如何 "join" 两个带有 python 的文本文件?

How to "join" two text files with python?

我有两个这样的 txt 文件: txt1:

Foo
Foo
Foo
Foo

txt2:

Bar
Bar
Bar
Bar

如何将它们连接到一个新文件的左侧和右侧让我们这样说:

Bar Foo
Bar Foo
Bar Foo
Bar Foo

我尝试了以下方法:

folder = ['/Users/user/Desktop/merge1.txt', '/Users/user/Desktop/merge2.txt']
with open('/Users/user/Desktop/merged.txt', 'w') as outfile:
    for file in folder:
        with open(file) as newfile:
            for line in newfile:
                outfile.write(line)

您可以使用 zip 压缩这些行然后连接并将它们写入您的输出文件:

folder = ['/Users/user/Desktop/merge1.txt', '/Users/user/Desktop/merge2.txt']
with open('/Users/user/Desktop/merged.txt', 'w') as outfile:
    for file in folder:
        with open(file[0]) as newfile,open(file[1]) as newfile1:
            lines=zip(newfile,newfile1)
            for line in lines:
                outfile.write(line[0].rstrip() + " " + line[1])

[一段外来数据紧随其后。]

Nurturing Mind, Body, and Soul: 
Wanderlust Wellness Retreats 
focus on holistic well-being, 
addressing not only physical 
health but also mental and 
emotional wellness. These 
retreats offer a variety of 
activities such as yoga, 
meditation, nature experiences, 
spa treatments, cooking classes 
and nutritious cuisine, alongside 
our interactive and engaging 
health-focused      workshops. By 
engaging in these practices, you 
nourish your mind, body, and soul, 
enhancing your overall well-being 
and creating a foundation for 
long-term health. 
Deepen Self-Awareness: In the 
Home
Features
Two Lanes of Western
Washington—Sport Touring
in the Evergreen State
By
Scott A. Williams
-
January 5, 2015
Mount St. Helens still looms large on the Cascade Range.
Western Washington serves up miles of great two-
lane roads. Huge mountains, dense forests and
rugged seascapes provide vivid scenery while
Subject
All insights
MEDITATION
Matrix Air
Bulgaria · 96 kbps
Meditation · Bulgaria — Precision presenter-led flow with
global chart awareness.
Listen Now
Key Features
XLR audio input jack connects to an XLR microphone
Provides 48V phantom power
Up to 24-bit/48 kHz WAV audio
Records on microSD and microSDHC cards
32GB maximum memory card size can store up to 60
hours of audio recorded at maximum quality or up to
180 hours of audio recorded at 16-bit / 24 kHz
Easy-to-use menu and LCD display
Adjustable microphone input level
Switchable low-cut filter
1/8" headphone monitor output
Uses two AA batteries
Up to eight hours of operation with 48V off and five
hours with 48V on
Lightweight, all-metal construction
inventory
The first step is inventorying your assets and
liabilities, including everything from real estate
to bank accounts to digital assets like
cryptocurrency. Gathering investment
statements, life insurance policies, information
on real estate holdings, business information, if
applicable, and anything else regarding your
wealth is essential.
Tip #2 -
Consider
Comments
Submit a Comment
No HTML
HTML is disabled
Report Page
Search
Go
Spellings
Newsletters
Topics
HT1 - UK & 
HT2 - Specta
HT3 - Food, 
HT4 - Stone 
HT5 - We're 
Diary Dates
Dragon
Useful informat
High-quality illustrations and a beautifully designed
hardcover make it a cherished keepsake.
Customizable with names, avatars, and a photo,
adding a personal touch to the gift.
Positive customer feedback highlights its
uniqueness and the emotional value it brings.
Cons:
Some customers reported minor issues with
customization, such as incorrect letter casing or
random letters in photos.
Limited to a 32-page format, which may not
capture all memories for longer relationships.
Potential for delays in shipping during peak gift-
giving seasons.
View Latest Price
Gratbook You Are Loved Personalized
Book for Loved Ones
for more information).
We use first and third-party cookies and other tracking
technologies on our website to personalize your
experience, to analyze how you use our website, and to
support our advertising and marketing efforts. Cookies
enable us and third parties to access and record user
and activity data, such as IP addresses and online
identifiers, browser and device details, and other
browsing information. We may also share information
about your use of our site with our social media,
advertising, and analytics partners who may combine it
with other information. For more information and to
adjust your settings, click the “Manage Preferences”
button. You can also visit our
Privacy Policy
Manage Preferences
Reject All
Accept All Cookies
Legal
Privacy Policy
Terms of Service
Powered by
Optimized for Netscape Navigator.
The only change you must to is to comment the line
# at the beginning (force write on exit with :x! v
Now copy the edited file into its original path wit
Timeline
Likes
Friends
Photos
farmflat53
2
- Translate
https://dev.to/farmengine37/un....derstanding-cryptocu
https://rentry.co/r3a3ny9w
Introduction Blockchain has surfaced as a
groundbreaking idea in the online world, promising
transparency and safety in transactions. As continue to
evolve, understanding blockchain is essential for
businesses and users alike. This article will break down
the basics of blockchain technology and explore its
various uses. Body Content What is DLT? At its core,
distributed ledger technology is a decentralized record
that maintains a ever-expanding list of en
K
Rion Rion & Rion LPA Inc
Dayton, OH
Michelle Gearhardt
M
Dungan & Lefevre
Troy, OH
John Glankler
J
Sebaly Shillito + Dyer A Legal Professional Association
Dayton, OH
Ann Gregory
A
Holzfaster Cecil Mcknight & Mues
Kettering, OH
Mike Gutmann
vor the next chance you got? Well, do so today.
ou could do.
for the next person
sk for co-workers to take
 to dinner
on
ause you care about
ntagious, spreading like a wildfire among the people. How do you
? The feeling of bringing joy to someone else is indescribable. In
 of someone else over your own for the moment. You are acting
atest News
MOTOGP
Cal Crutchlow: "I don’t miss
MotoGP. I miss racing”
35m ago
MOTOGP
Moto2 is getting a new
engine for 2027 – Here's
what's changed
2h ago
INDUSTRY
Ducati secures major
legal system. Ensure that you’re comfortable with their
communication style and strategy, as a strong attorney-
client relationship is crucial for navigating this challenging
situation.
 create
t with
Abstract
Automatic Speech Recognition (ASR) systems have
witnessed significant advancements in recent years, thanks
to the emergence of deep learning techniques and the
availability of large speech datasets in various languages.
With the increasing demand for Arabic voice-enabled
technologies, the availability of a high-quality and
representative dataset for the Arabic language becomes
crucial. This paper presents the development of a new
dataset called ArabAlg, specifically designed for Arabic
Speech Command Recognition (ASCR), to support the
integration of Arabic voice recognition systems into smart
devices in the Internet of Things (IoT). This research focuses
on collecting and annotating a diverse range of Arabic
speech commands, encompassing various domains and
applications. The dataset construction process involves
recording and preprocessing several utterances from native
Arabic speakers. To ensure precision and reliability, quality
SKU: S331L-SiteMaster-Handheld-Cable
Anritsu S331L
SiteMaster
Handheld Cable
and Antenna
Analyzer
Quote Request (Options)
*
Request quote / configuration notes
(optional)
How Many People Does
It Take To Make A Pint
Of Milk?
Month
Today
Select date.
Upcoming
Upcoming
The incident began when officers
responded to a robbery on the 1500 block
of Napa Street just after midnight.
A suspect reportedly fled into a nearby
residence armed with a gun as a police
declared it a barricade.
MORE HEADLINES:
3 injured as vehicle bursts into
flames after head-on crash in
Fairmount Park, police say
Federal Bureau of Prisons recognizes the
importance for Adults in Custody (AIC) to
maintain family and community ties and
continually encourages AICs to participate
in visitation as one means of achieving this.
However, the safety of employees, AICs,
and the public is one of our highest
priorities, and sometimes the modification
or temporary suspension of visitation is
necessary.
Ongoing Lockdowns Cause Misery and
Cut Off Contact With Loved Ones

使用 itertools.izip 合并两个文件中的行,像这样

from itertools import izip
with open('res.txt', 'w') as res, open('in1.txt') as f1, open('in2.txt') as f2:
    for line1, line2 in izip(f1, f2):
        res.write("{} {}\n".format(line1.rstrip(), line2.rstrip()))

注意:此解决方案将仅写入两个文件中的行,直到其中一个文件耗尽。例如,如果第二个文件包含 1000 行而第一个文件只有 2 行,则每个文件中只有两行被复制到结果中。如果即使在最短文件耗尽后你也想要最长文件中的行,你可以使用 itertools.izip_longest,像这样

from itertools import izip_longest
with open('res.txt', 'w') as res, open('in1.txt') as f1, open('in2.txt') as f2:
    for line1, line2 in izip_longest(f1, f2, fillvalue=""):
        res.write("{} {}\n".format(line1.rstrip(), line2.rstrip()))

在这种情况下,即使较小的文件用完,较长文件中的行仍将被复制,fillvalue 将用于较短文件中的行。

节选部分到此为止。